There were no cuts in health care, either. This year, the government will spend $3 billion on health. Johnson said people told her cuts wouldn’t go over well.
“The health authorities, I mean, as I heard going around the province, the biggest thing that people wanted more spending on is health care,” she said.
“Our population is aging and when you see what we have in here in terms of health care, it's not only spending for new cancer drugs, breast cancer, prostate cancer.
It’s also looking at how to better use the health-care dollars we have.”
Johnson insisted the government is still committed to the ultimate aim of the sustainability plan — getting net debt down to the per capita Canadian average within 10 years.
But the government is running a $537-million deficit — the second year in a row that the government has forecast more than half a billion budget shortfall.
And net debt continues to climb; this year, it will rise to $9.8 billion, fuelled by the ever-growing unfunded pension liability and related retirement benefits.
The gap between what the government has in the pension fund and what it’ll need to pay out to retirees in coming years has widened to $7.3 billion, and if something isn’t done, the pension and retirement benefits liability will account for 85 per cent of the total net debt by 2016.

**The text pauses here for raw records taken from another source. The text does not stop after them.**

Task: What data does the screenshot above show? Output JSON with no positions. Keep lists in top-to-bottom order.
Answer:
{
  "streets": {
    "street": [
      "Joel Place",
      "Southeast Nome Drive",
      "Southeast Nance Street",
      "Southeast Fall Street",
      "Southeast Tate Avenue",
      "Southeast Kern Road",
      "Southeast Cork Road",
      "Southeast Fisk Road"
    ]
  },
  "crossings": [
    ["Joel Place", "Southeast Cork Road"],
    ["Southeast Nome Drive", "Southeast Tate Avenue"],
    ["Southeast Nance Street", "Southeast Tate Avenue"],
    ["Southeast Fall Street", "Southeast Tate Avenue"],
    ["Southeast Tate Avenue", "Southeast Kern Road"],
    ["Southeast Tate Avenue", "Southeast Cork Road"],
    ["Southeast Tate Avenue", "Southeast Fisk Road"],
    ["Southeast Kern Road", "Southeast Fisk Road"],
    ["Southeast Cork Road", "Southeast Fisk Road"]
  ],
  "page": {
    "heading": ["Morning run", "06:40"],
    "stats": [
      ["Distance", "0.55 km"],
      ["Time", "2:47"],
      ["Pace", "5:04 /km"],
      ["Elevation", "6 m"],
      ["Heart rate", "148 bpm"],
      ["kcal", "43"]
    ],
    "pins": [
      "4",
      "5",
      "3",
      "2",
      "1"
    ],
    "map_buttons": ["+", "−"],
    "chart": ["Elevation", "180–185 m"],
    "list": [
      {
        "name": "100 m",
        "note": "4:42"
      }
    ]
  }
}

Johnson told reporters that she takes the problem very seriously, and she’s got meetings scheduled for mid-April to talk to the unions about a way to fix things.
“It's the most significant financial issue facing the province,” she said.

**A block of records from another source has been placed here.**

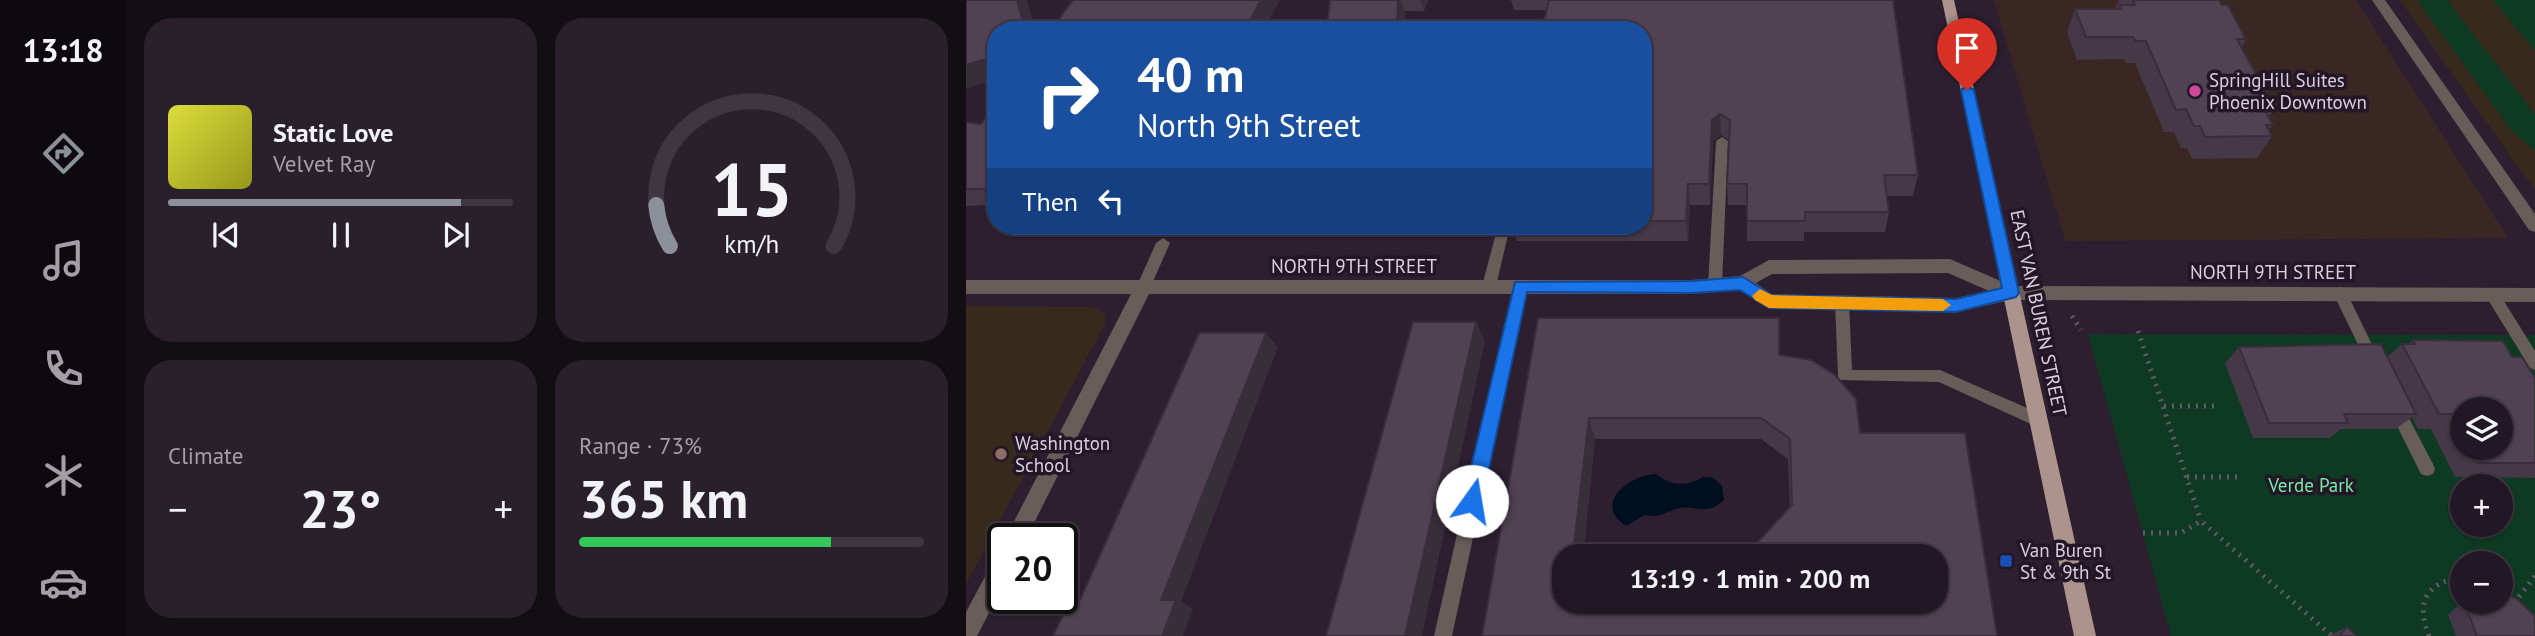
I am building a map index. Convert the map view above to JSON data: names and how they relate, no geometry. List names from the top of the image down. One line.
{"streets":{"main road":["EAST VAN BUREN STREET"],"street":["NORTH 9TH STREET"]},"crossings":[["NORTH 9TH STREET","EAST VAN BUREN STREET"]],"parks":["Verde Park"],"places":{"other":["SpringHill Suites Phoenix Downtown","Washington School"],"transit":["Van Buren St & 9th St"]},"page":{"tabs":"13:18","turn":["40 m","North 9th Street"],"song":["Static Love","Velvet Ray"],"then":"Then","tile":["Climate",["Range · 73%","365 km"]],"map_buttons":["+","−"],"heat":["−","23°","+"],"limit":"20","trip":"13:19 · 1 min · 200 m","gauge":["15","km/h"]}}
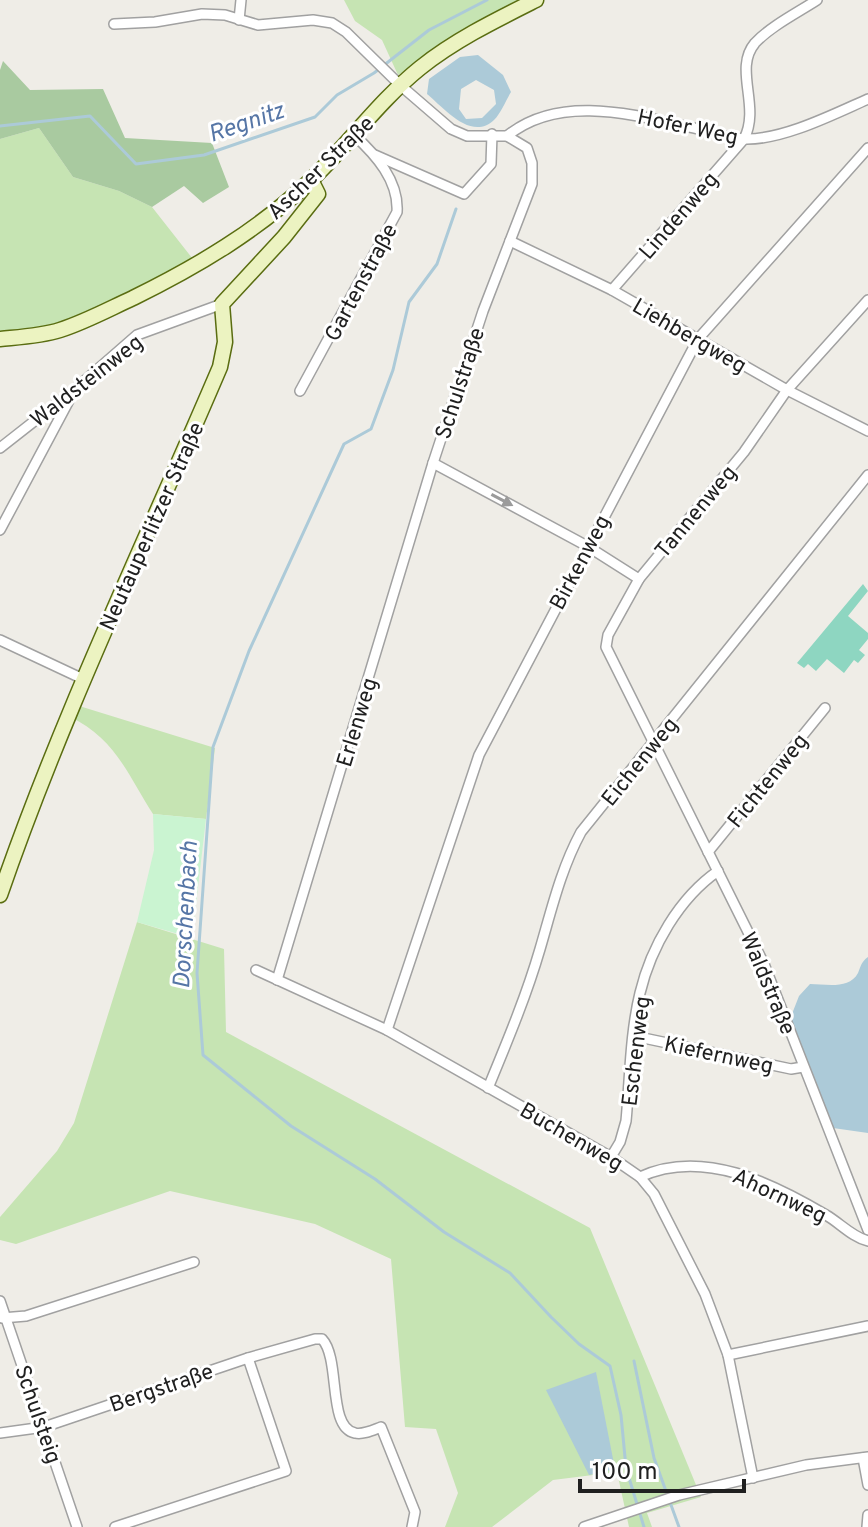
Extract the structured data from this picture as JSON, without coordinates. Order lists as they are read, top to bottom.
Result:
{
  "streets": {
    "street": [
      "Hofer Weg",
      "Ascher Straße",
      "Lindenweg",
      "Gartenstraße",
      "Liehbergweg",
      "Waldsteinweg",
      "Schulstraße",
      "Tannenweg",
      "Neutauperlitzer Straße",
      "Birkenweg",
      "Erlenweg",
      "Eichenweg",
      "Fichtenweg",
      "Waldstraße",
      "Eschenweg",
      "Kiefernweg",
      "Buchenweg",
      "Ahornweg",
      "Bergstraße",
      "Schulsteig"
    ]
  },
  "crossings": [
    ["Hofer Weg", "Lindenweg"],
    ["Hofer Weg", "Schulstraße"],
    ["Ascher Straße", "Gartenstraße"],
    ["Lindenweg", "Liehbergweg"],
    ["Liehbergweg", "Schulstraße"],
    ["Liehbergweg", "Tannenweg"],
    ["Liehbergweg", "Birkenweg"],
    ["Waldsteinweg", "Neutauperlitzer Straße"],
    ["Schulstraße", "Tannenweg"],
    ["Schulstraße", "Birkenweg"],
    ["Schulstraße", "Erlenweg"],
    ["Tannenweg", "Eichenweg"],
    ["Tannenweg", "Waldstraße"],
    ["Birkenweg", "Buchenweg"],
    ["Erlenweg", "Buchenweg"],
    ["Eichenweg", "Waldstraße"],
    ["Eichenweg", "Buchenweg"],
    ["Fichtenweg", "Waldstraße"],
    ["Waldstraße", "Eschenweg"],
    ["Waldstraße", "Kiefernweg"],
    ["Eschenweg", "Kiefernweg"],
    ["Eschenweg", "Buchenweg"],
    ["Buchenweg", "Ahornweg"],
    ["Bergstraße", "Schulsteig"]
  ],
  "water": ["Regnitz", "Dorschenbach"],
  "scale_bar": "100 m"
}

Even that kind of language wasn’t strong enough for Richard Alexander, executive director of the Newfoundland and Labrador Employers’ Council, who was visibly angry in the lobby of Confederation Building reacting to what he saw in the budget.
“Overall, the budget is frightening, I think, because it’s overshadowed by the fact that our net debt in this province continues to increase at a rapid rate,” he said. “What we have now is a government that’s increased the size of the public service to be the largest of any workforce in North America. The province obviously can’t afford that. If we could afford it, we wouldn’t be running these massive deficits.”

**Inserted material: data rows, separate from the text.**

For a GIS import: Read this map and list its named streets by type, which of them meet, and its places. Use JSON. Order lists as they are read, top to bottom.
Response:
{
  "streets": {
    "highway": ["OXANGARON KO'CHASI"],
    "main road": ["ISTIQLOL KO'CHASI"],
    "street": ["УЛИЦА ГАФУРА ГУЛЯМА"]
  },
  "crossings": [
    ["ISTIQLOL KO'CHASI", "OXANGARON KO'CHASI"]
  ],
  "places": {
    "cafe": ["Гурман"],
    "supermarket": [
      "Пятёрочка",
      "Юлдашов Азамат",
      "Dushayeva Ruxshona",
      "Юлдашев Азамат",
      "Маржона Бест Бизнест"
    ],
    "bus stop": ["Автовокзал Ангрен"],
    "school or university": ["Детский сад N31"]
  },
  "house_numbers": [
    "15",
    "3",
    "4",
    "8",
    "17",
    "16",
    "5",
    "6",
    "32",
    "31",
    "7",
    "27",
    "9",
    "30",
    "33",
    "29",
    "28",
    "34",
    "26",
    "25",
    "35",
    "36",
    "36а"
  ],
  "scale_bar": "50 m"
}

But at least for the people benefitting from Johnson’s budgetary offerings, Thursday was a good day. Michael Walsh, representative for the Newfoundland and Labrador branch of the Canadian Federation of Students, said replacing student loans with grants is something the federation has wanted to see for a while.
“There’s always more than can be done, but today is about applauding the good work which is happening here,” he said. “By reducing student debt in the way that they have, new graduates are going to be able to contribute meaningfully to the economy by doing things like starting families, starting small businesses and really helping to build Newfoundland and Labrador.”